Today, many years and frustrations later, when I meet a new stepparent, I share five stepparent secrets I wish I’d known at the start of this adventure.
Truthfully, at first the newbies aren’t always excited to hear what I have to say. My stepparent secrets don’t inspire fist-bumping and back slapping. They can be uncomfortable to hear. But I want new stepparents to know their experience, as jacked-up as it may seem at three a.m. locked in the bathroom wondering how this all went down, isn’t unique.
These are the five stepparent secrets I wish an older and wiser stepmom had shared with me at the start of my journey.
Loving anyone takes time
I know you think you get that. You’re projecting a year or two out in the future, and figuring that you can wait. That’s t-i-m-e. I mean T—-I—-M—-E.
The children didn’t choose you. They didn’t ask for you to join the family (even if they actually did, chances are it was to appease their parent #toughlove). They will view you as an interloper, a mid-season replacement to a beloved discontinued series. Even if you are not. Even if you do everything in your power to assert you are not, in fact, a replacement, you will sometimes be viewed as such. It can take years for the children to comfortably and consistently show you love.
Oh, and you may not love them at first either. That doesn’t make you a horrible person and it doesn’t mean the children are unloveable. It simply means that loving someone takes time, because it is built on a foundation of deep knowledge and acceptance. You’re a beginner.
You will be expected to do the work of a parent without the recognition
Doctor’s offices will expect you to know vaccination dates. Schools will expect you to sign folders and find library books and donate baked goods. Store clerks will make eyes at you when the six year-old touches each and every candy bar in the check out line. Strangers will comment on the number of children piling out of your SUV.
That doesn’t mean you’ll make the first draft of the “My Family” poster. You may not be invited to the Mother’s Day breakfast program at preschool. You may not vote on when a child can wear make-up, or take on more responsibility with household chores, or come off the family payroll.
There is a delicate balance to your contribution and your influence as a stepparent. It will surprise you and hurt your feelings and burn your biscuits. It takes some time to get it right.

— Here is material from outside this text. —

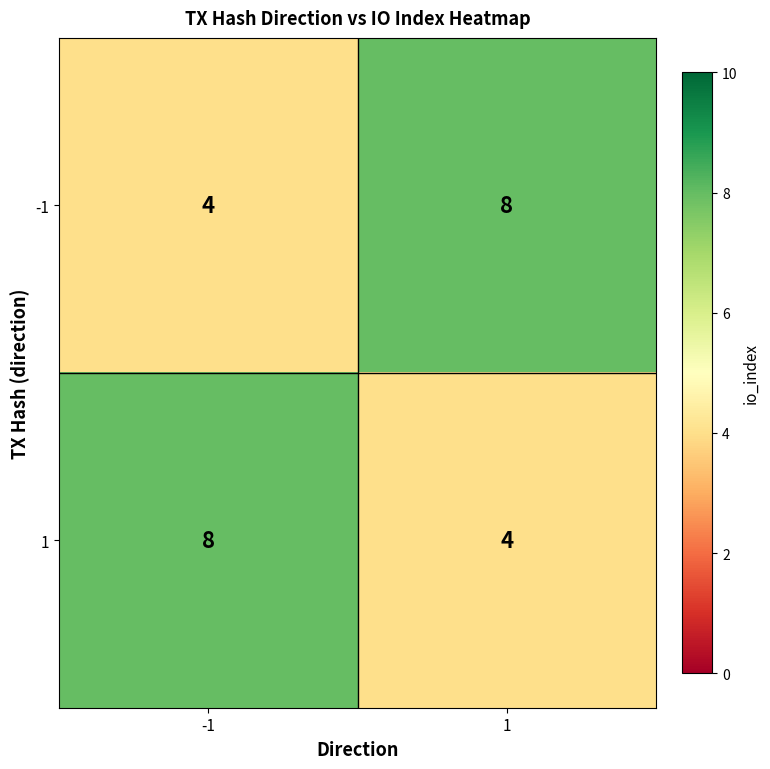

What value does the 1 series have at -1?

8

You can’t clean up a mess you didn’t make
Your partner and his or her ex have a history you do not share. Because you love your partner, you may be tempted to help support him or her as they navigate sticky situations with the ex. Fight the urge. Stay far away from this kind of “help.”

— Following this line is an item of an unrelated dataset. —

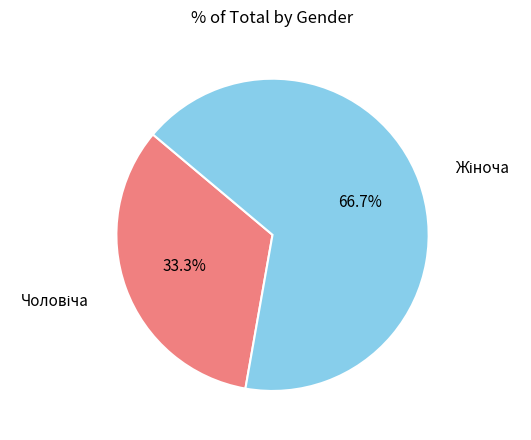

Is there a majority slice in this chart?

Yes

You don’t understand their story or what really happened. You understand your partner’s perspective. You have an inherent bias, a blind spot. You may also be triggered by more interaction with (or just more exposure to) the ex. A triggered partner isn’t helpful or supportive to your love.
Support your ex by recommending he or she seek counseling for any issues still surfacing with the ex. And then step out and focus on creating the happiest and healthiest partnership possible. Remember, those two have failed at marriage once already. Don’t let both players enter yours.
Every family dynamic ebbs and flows
Sometimes you’re the windshield, sometimes you’re the bug. Things can be great for one day, one summer, one year, and miserable the next. That’s not about you. That’s about growing kids and changing circumstances and shifting perspectives. That’s life.
Don’t over think a bad day or week and don’t grow too comfortable in the good ones. Things change.
You will miss the life you might have had, but you won’t trade this one
It’s normal and okay to daydream about a life without color-coded calendars and kids pulled between adults. It’s normal to think about what might have been, if you hadn’t fallen in love with someone who came with a mini-entourage. Maybe it would be simpler and less expensive and less heart-breaking to begin together at the start of everyone’s story.
But you’d miss this one. Every memory you make includes this broad cast of characters and their current idiosyncrasies and that partner you love madly. This life in progress is the one that was meant for you, despite its non-traditional path and sometimes-frustrating obstacles. This story, with everyone in it, is yours.